基于 R. Finn, P. Li 等人的研究， S. Muller 和 Sverak 研究了 Rn 中的浸入二维子流形的第二基本形式和拓扑之间的联系。他们得出，当第二基本形式的积分有某个固定上界时，浸入实际上是嵌入。作者本人继续研究了 R5 中的超曲面，并得出部分结果。作者发现超曲面的总平均曲率有一个固定上界时，该超曲面只有一个 end. 结合 Chang-Qing-Yang 的关于共形平坦四维流形的工作，推广 S. Muller 和 Sverak 的结果有了希望。进一步，很自然地就是去研究高维和余高维子流形是否也能有类似结论。所以，在本项目中，我们将研究子流形的拓扑与几何之间的联系。特别地，利用平均曲率研究什么时候浸入变成嵌入。
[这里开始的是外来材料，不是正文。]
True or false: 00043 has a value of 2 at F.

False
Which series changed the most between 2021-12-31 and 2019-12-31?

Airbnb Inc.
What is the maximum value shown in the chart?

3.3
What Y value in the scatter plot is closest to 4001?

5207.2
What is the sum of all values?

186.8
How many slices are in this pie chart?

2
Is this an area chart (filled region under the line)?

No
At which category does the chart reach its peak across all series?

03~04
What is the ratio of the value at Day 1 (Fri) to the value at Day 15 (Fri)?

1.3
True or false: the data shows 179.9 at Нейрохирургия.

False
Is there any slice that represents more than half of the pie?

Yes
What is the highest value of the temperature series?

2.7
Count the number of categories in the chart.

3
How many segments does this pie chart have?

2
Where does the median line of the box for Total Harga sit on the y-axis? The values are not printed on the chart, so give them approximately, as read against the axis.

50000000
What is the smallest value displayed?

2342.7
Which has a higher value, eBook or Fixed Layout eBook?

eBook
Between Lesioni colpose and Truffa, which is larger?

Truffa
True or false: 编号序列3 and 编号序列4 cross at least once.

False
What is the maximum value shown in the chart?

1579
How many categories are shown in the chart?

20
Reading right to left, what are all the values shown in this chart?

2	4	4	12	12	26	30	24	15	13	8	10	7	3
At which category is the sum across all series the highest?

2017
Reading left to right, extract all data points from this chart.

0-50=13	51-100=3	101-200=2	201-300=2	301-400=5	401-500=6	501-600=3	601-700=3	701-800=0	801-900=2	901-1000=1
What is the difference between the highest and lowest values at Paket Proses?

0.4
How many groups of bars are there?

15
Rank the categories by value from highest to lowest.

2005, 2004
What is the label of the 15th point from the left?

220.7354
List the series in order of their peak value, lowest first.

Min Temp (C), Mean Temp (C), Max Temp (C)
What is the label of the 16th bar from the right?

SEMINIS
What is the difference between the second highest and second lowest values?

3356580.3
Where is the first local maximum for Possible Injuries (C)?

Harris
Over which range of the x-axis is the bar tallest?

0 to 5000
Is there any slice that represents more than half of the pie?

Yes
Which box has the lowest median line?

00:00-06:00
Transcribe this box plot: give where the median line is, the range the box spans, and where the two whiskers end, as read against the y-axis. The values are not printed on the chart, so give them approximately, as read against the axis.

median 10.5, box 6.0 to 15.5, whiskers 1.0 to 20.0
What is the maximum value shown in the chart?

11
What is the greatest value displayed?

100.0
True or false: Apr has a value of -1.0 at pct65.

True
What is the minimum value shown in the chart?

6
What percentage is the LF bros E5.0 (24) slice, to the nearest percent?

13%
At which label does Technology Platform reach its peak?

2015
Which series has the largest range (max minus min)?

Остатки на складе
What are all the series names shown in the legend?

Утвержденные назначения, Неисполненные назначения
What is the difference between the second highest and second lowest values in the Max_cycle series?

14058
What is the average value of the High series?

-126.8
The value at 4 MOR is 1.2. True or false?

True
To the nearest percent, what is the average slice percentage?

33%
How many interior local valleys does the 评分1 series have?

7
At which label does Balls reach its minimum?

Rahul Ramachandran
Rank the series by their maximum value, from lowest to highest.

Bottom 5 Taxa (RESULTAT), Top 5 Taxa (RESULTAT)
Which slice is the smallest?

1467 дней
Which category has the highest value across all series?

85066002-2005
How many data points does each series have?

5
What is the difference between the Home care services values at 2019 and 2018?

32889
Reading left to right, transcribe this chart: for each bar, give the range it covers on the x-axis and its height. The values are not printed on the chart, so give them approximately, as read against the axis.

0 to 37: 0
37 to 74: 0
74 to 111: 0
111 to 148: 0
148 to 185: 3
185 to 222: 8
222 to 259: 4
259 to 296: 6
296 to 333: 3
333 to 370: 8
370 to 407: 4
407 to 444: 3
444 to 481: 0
Based on the research of R. Finn, P. Li, etc., S. Muller and Sverak studied the relationship between the second fundamental form and topology of an immersed two dimensional manifold in Rn. He obtained that if the total integral of the second fundamental form of the immersed 2-manifold in Rn is bounded by a universal constant, then the immersion is actually embedding. The auther continued to study.the immersed 4-manifold in R5, and have found partial result. The auther found that given an universal bound of the total mean curvature, the immersed hypersurfaces in Rn has only one end. Combining the work of Chang-Qing-Yang on conformally flat 4-manifolds, it shows some light on generalization of S. Muller and Sverak's work. Furthermore, it is natural to study the higher dimension and.codimension submanifold. Hence, in this project, we will study the relationship between the topology and the geometry of submanifolds. Especially, using the mean curvature to find when the immersion is an embedding.